One final point on the cost of the extension. We put it at around €28.5bn, although estimates range from €15bn to €40bn. We didn’t include a delay in Greece’s return to borrowing from the markets, which is looking increasingly likely. If Greece doesn’t return to borrowing until after 2016 it could add a further €10.6bn to the cost of an extension.
So although this is a big week for Greece, even a clear government win in both votes will do little to answer questions over Greece’s future in the eurozone.
The bottom has simply fallen out. It took much time and with too much bad press.
ReplyDeleteEverytime they are further caught in the same sort Catch22.
On one side if they gave too much room, Greeks are sure to take it. Plus it cannot be explained at home with the rescuers.
The other side: Greek never meets its obligations and with no flexibility built in you need a new rescue package every half year.
So next term they will be able to shuffle things under the carpet if there is a new package. But after that like now that will be impossible and the whole circus will start again. Burning taxpayer money and political capital like christmastrees after newyear.
At the end of the day this is simply a financial calculation.
ReplyDelete1. Start with the spreadsheet of early this year.
2. Plug in the new figures
3. Adjust for reality. What I mean is that Greece if able to correct 1.5% annually will not start to do make 2-3% corrections. Income/Tax revenue estimates probably too high. privatisations a disaster etc. Where would Greece have growth from. This situation is only partly cyclical. If your cycle has to go up but you keep creating new mess like in Greece and of that magnitude you will in reality not go up. Missing targets in a similar way as before.
Not even plugging in a calamity like a far right far left election victory.
Furthermore no cuts means simply the hole is only temporary (liquidity but not solvability) plugged.
4. Same procedure as last time is that Greece doesnot meet its targets. First term easily to be brushed under the table, but the second it will start to show.
5. Imho we will have clear proof again in 6-9 months time.
6. Basically the IMF is the most important to watch in the troika stage.

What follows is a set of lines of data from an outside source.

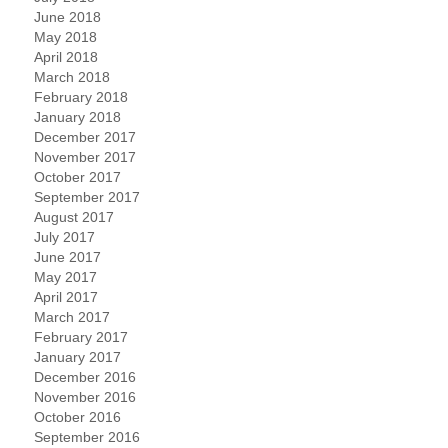
June 2018
May 2018
April 2018
March 2018
February 2018
January 2018
December 2017
November 2017
October 2017
September 2017
August 2017
July 2017
June 2017
May 2017
April 2017
March 2017
February 2017
January 2017
December 2016
November 2016
October 2016
September 2016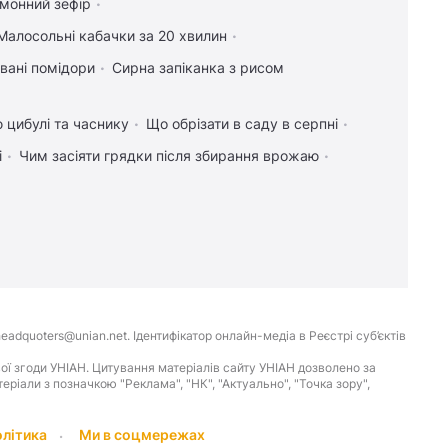
имонний зефір
Малосольні кабачки за 20 хвилин
вані помідори
Сирна запіканка з рисом
 цибулі та часнику
Що обрізати в саду в серпні
і
Чим засіяти грядки після збирання врожаю
eadquoters@unian.net. Ідентифікатор онлайн-медіа в Реєстрі суб’єктів
ої згоди УНІАН. Цитування матеріалів сайту УНІАН дозволено за
іали з позначкою "Реклама", "НК", "Актуально", "Точка зору",
олітика
Ми в соцмережах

Everybody is saying Greece is ok so no problem simply isnot that easy. Who has to pick up this bill is still very uncertain.

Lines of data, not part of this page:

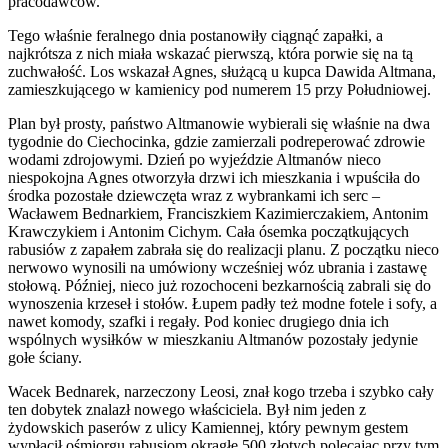
pracodawców.
Tego właśnie feralnego dnia postanowiły ciągnąć zapałki, a
najkrótsza z nich miała wskazać pierwszą, która porwie się na tą
zuchwałość. Los wskazał Agnes, służącą u kupca Dawida Altmana,
zamieszkującego w kamienicy pod numerem 15 przy Południowej.
Plan był prosty, państwo Altmanowie wybierali się właśnie na dwa
tygodnie do Ciechocinka, gdzie zamierzali podreperować zdrowie
wodami zdrojowymi. Dzień po wyjeździe Altmanów nieco
niespokojna Agnes otworzyła drzwi ich mieszkania i wpuściła do
środka pozostałe dziewczęta wraz z wybrankami ich serc –
Wacławem Bednarkiem, Franciszkiem Kazimierczakiem, Antonim
Krawczykiem i Antonim Cichym. Cała ósemka początkujących
rabusiów z zapałem zabrała się do realizacji planu. Z początku nieco
nerwowo wynosili na umówiony wcześniej wóz ubrania i zastawę
stołową. Później, nieco już rozochoceni bezkarnością zabrali się do
wynoszenia krzeseł i stołów. Łupem padły też modne fotele i sofy, a
nawet komody, szafki i regały. Pod koniec drugiego dnia ich
wspólnych wysiłków w mieszkaniu Altmanów pozostały jedynie
gołe ściany.
Wacek Bednarek, narzeczony Leosi, znał kogo trzeba i szybko cały
ten dobytek znalazł nowego właściciela. Był nim jeden z
żydowskich paserów z ulicy Kamiennej, który pewnym gestem
wypłacił ośmiorgu rabusiom okrągłe 500 złotych polecając przy tym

7. Doubtful if IMF can go for it now and even more doubtful if it can continue doing that.
8. Haircuts are imho first necessary when the officials will exit (all has to be financed by them anyway till then). But with the IMF it works differently.
9. Thing to watch is haircuts of officials. From there basically things will start to run over the budgets and that likley will mean war in some countries. Now it is not seen as an expenditure just as off balance basically guarantees. And with Greece a large part of the loans are direct from other memberstates.